Sebelum Battuta, sebetulnya sejumlah sarjana muslim telah menerbitkan riwayat. Kerajaan-kerajaan Islam memfasilitasi perjalanan para ulama, diplomat, dan sarjana seperti Battuta. Yaqut al-Hamawi (1179–1229), misalnya, adalah seorang kutu buku yang melancong ke sekitar pesisir perairan Kaspia, Persia, Iskandariyyah, Balkh, Mosul dan Aleppo, di mana ia wafat pada 1229). Ahmad ibn Fadlan, diplomat Dinasti Abbasiyyah, diutus ke wilayah yang sekarang dinamakan Bulgaria dan sempat mendokumentasikan adat-istiadat orang Viking di Sungai Volga. Nasir Khusraw (1004-1088), filsuf dan penyair Persia kelahiran Khurasan menulis Safarnama yang merekam perjalanannya selama 7 tahun di dunia Islam mulai dari Jazirah arab, Mesir, Lebanon, Turki, Turkmenistan, hingga Afghanistan. Adapun Al-Idrisi, seorang ilmuwan asal Ceuta (kota kecil di selat Gibraltar), telah bepergian ke seantero Afrika Utara, Andalusia, Pengunungan Pirenia, Prancis, Hungaria, Northumbria (Inggris), hingga akhirnya bekerja di kerajaan Sisilia sebagai geografer dan pembuat peta.

Entri Data:
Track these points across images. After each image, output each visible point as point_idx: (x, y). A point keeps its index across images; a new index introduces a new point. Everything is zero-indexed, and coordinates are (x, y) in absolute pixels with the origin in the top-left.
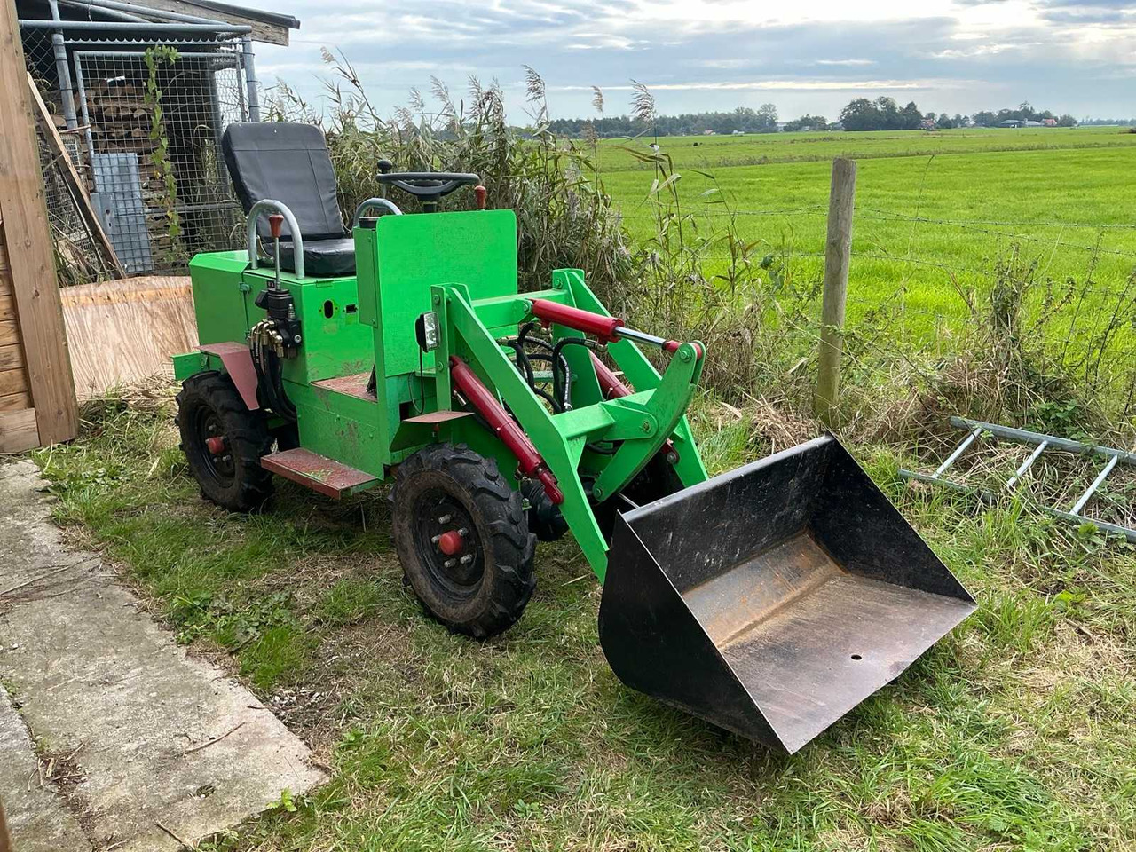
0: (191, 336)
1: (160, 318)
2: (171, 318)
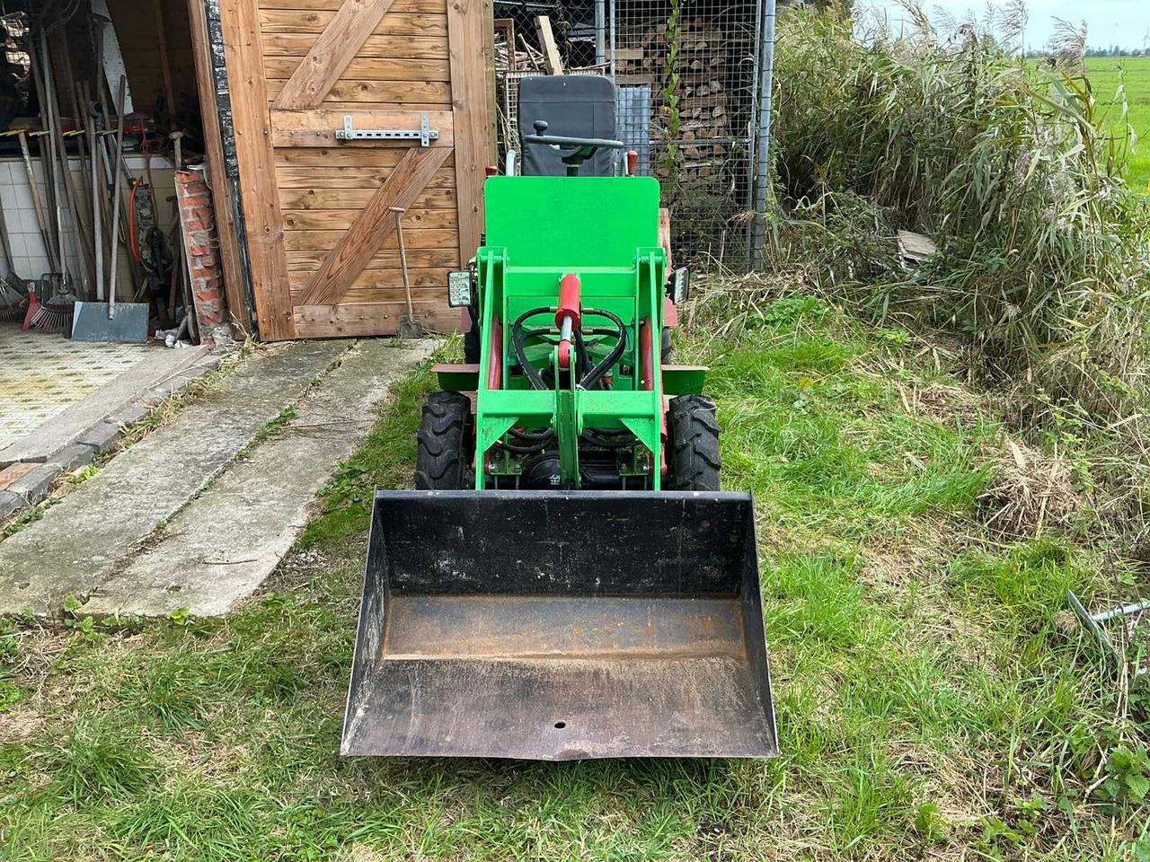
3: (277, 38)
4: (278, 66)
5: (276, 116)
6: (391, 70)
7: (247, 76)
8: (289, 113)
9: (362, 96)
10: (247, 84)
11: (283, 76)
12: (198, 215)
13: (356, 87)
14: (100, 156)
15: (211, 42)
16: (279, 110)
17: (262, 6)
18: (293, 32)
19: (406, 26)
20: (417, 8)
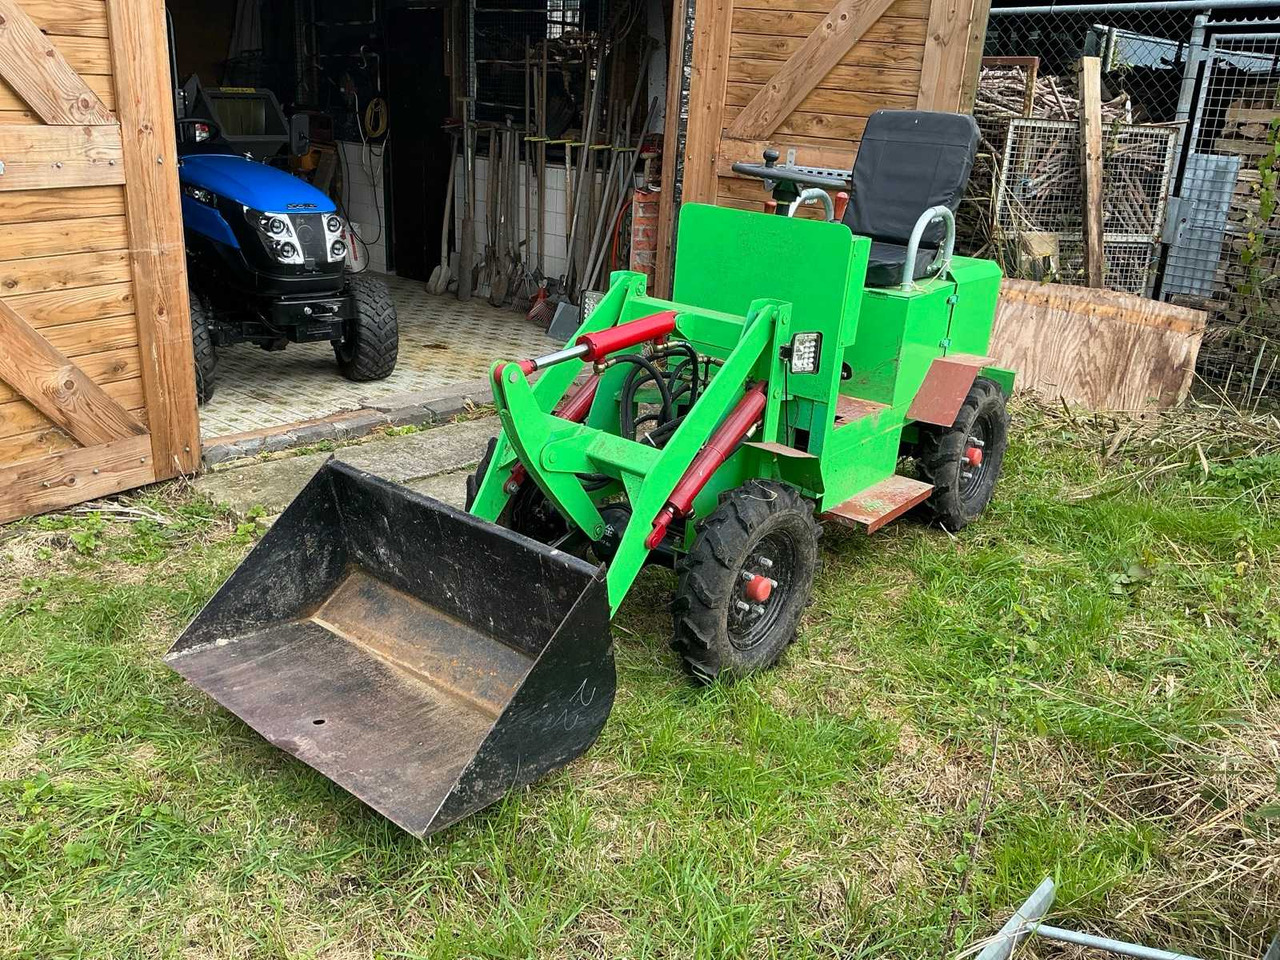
0: (1134, 371)
1: (1102, 340)
2: (1119, 344)
3: (743, 63)
4: (739, 92)
5: (726, 144)
6: (854, 105)
7: (707, 101)
8: (739, 143)
9: (816, 130)
10: (705, 108)
11: (741, 102)
12: (648, 236)
13: (812, 120)
14: (616, 173)
15: (685, 64)
16: (730, 138)
17: (734, 30)
18: (760, 58)
19: (878, 57)
20: (894, 37)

Yang Diminta: Lanjutkan kutipan tentang para sarjana muslim yang melancong sebelum Battuta, mulai setelah kalimat terakhirnya. Item-item data tersebut merupakan bahan tersendiri yang terpisah dari kutipan.

Jawaban Tugas:
Infografik Perjalanan Ibn battuta


Bergaul dengan Sultan

Baghdad, pusat politik dan kebudayaan Islam pada era Abbasiyah, membuat Battuta sedih sekaligus khidmat. Dunia pengetahuan Islam agak berbeda dari yang ia bayangkan. Sesampainya di Baghdad, ia menyaksikan kota itu kehilangan detak nadinya sebagai tempat transit yang penting bagi dunia Islam, akibat serangan bangsa Mongol pada 1258 yang meluluhlantakkan kampus-kampus terkemuka.

Namun demikian, Universitas Al-Mustansiriya bertahan dari serangan Mongol—juga dari serangan militan Sunni pada 2007. Battuta terkesima dengan kultur Sufi yang tengah mekar di kota-kota Timur Tengah dan Afrika Utara sejak abad 12—dan kecintaan sufi pada puisi dan musik pula yang konon berhasil melembutkan penguasa Mongol yang akhirnya masuk Islam dan jadi orang Persia. Abu Sai’d, sultan Baghdad yang gemar menulis puisi dalam bahasa Arab dan Persia, bermain kecapi, mengarang lagu, dan bijak dalam memerintah, dipuji Battuta sebagai “Ciptaan terindah Allah.” 

Dalam rangkaian narasi petualangan yang mirip serial Tintin, tokoh rekaan komikus Belgia Hergé, bermacam-macam sultan sudah ia temui. Yang paling bijak bestari tentulah Abu Sa’id, sementara yang membuatnya ketar-ketir adalah Muhammad Tughlugh.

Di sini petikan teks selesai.